Conn raised his eyebrows. “I sent them a ship.”

“Without adequate food or water.”

“That is the captain’s problem. As soon as the passengers were plucked from the sea, their fate was in human hands. We do not interfere in mortal affairs.”

“We interfered when I broke the propeller shaft.”

Their gazes clashed, the prince’s cool as frost.

Damn it, what was he doing? Griff wondered. He was the prince’s man. He did not argue.

Neither would he beg.

But the memory of the woman’s wide blue eyes slid into him like a knife, loosening his tongue. “It would be”—What? Just? Compassionate?—“expedient to restore the balance by seeing the other humans safely to their destination. With calm seas and favorable winds, they could reach land before their provisions run out.”

Conn’s long fingers drummed the desk. “Very well. Calm seas and an easterly wind to the Azores. And in return, I will have my school.”

Griff bowed.
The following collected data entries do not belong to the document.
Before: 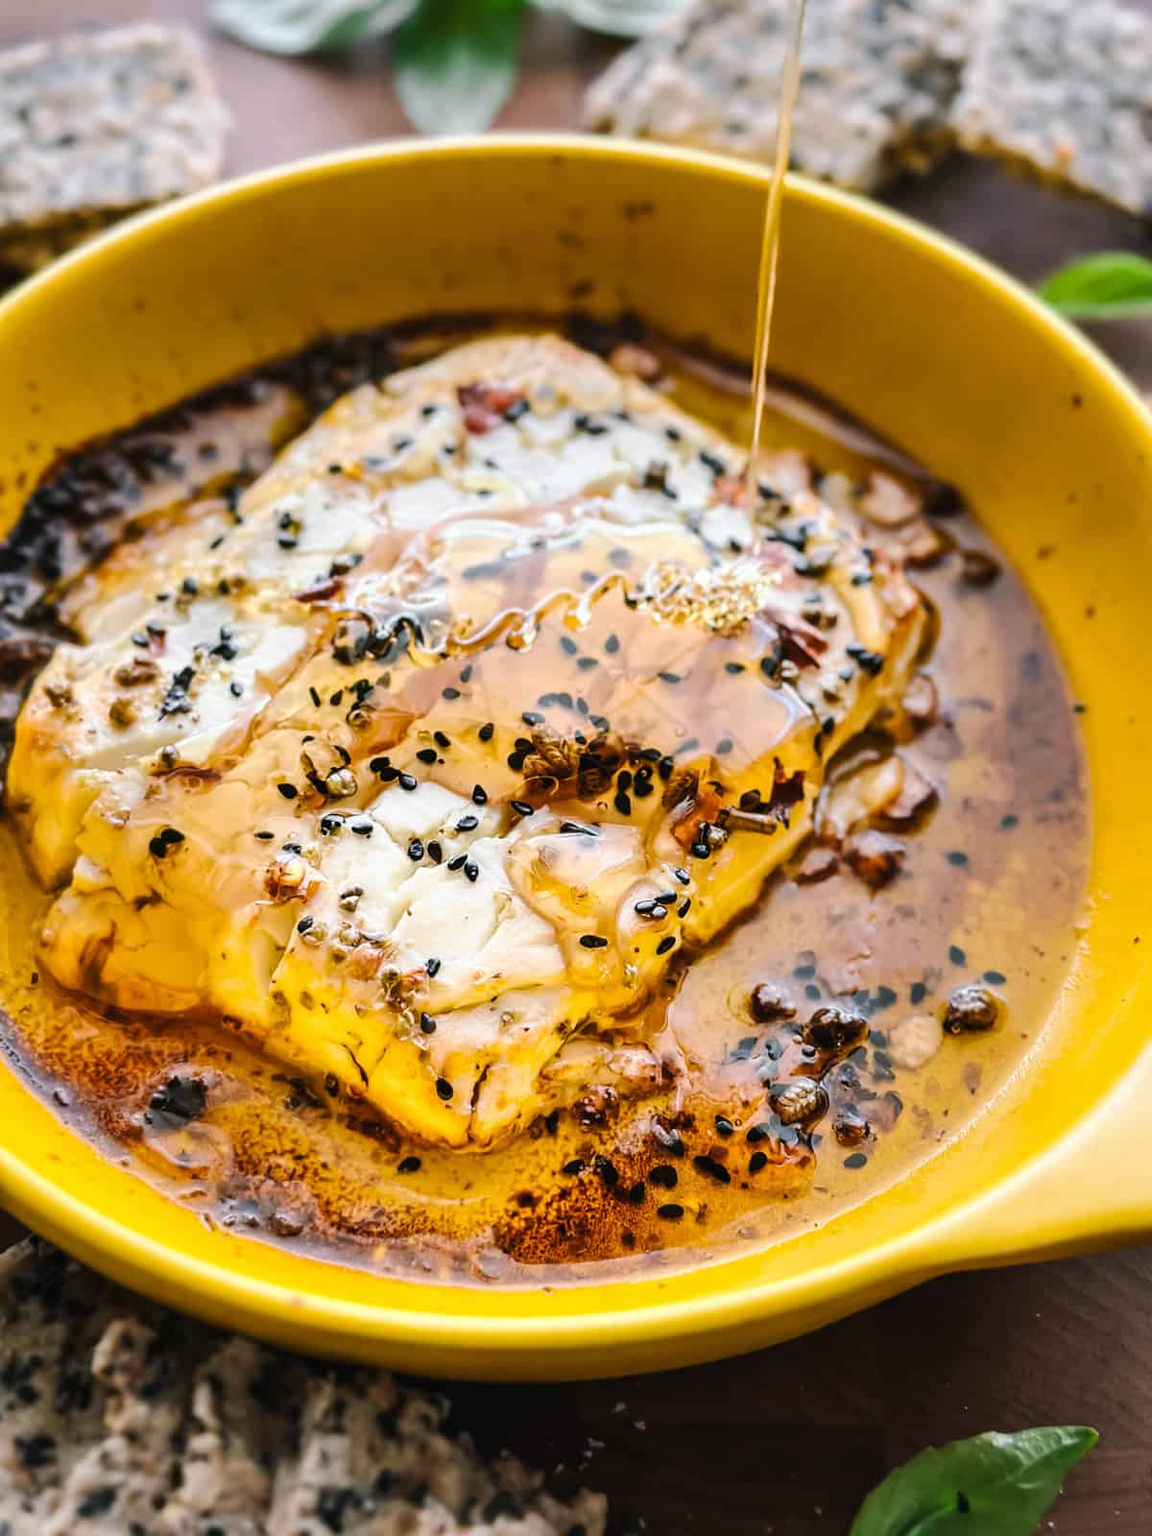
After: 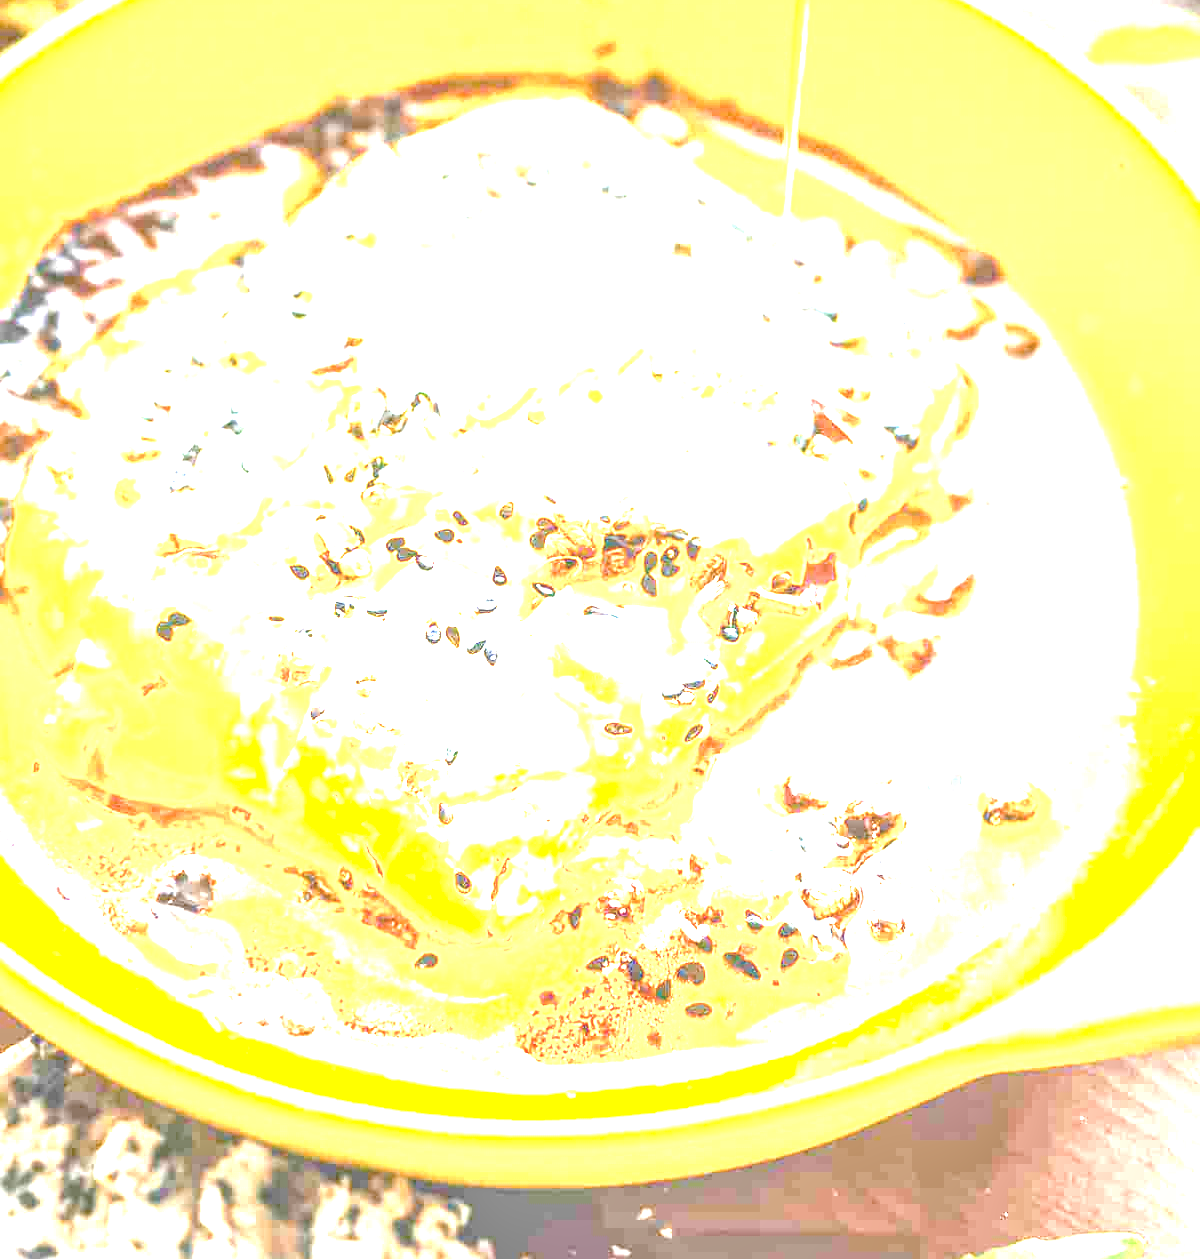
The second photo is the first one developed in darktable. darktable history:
local contrast: on, module defaults
color balance rgb: perceptual saturation grading › global saturation 20%, perceptual saturation grading › highlights -25%, perceptual saturation grading › shadows 50%
crop and rotate: top 15.774%, bottom 5.506%
exposure: black level correction 0, exposure 4 EV, compensate exposure bias true, compensate highlight preservation false
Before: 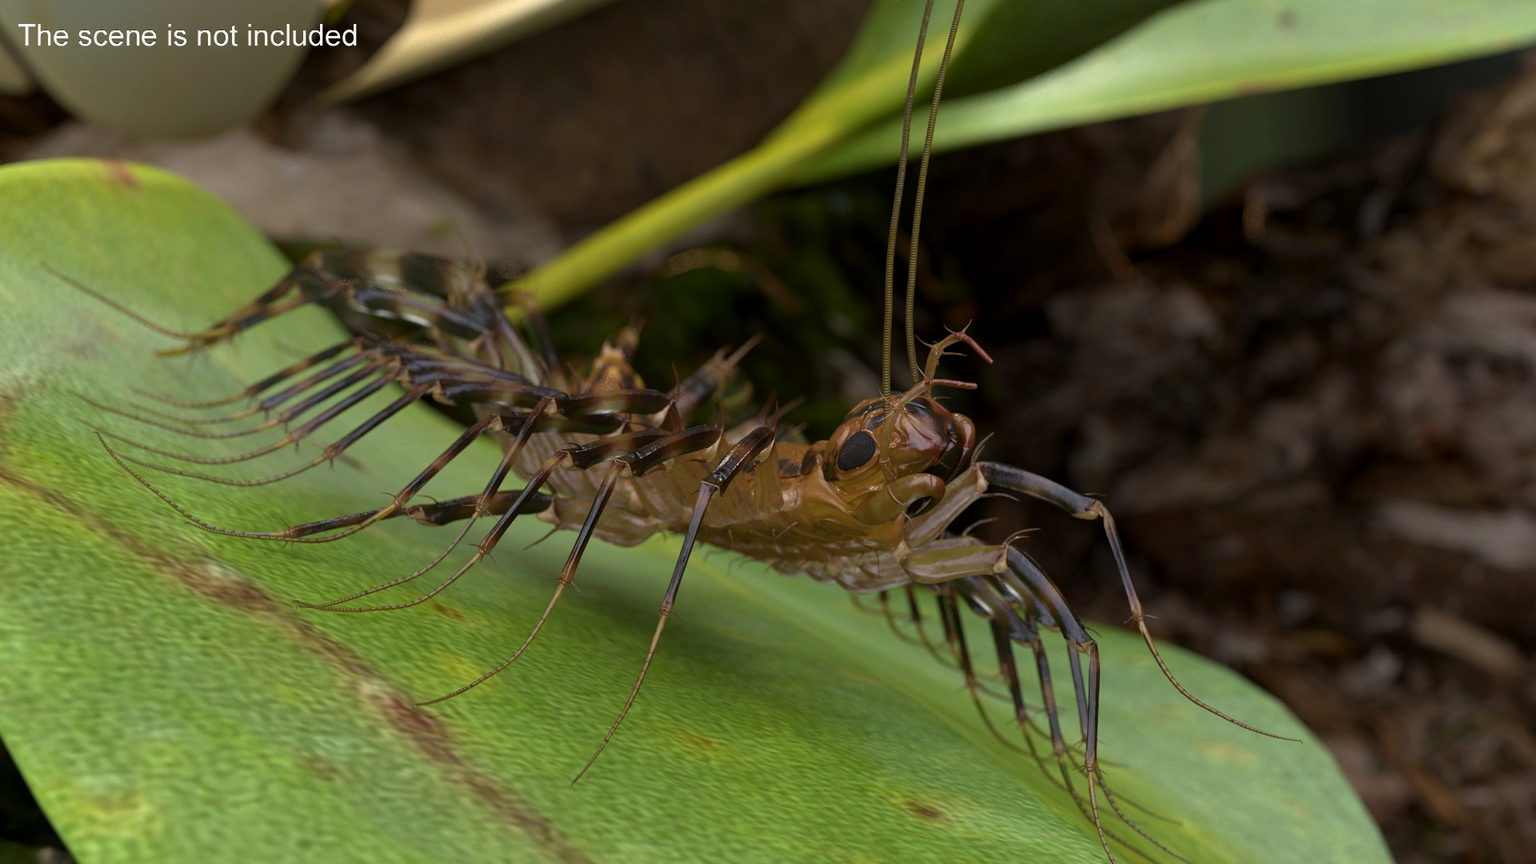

He had won his point. The prince had granted his request. So why did he feel so uneasy?

“You cannot force her to teach,” he said.

Conn smiled thinly. “Then you must persuade her.”

Emma’s heart pounded. Her nipples pebbled in the cool sea draft that flowed over the stone windowsill. She shivered.

She needed clothes.

And answers.

She could wait for the tall, half-naked Viking to bring them to her, or…

Hands trembling, she threw back the carved lid of the chest at the foot of her bed.

Or she could seek them herself.

The other ship passengers had gone on, the man said. But there must be someone—a doctor, a magistrate, a shipping line agent—who could tell her where she was and how she was to get—

Not home, she realized bleakly. But to Canada, at least.

She dragged a length of warm red wool from the chest, measuring the garment against her body. A skirt? A long cloak, and under that a pile of thin, yellowed shifts. Hastily, Emma pulled an undergarment over her head before tackling the line of cloak buttons.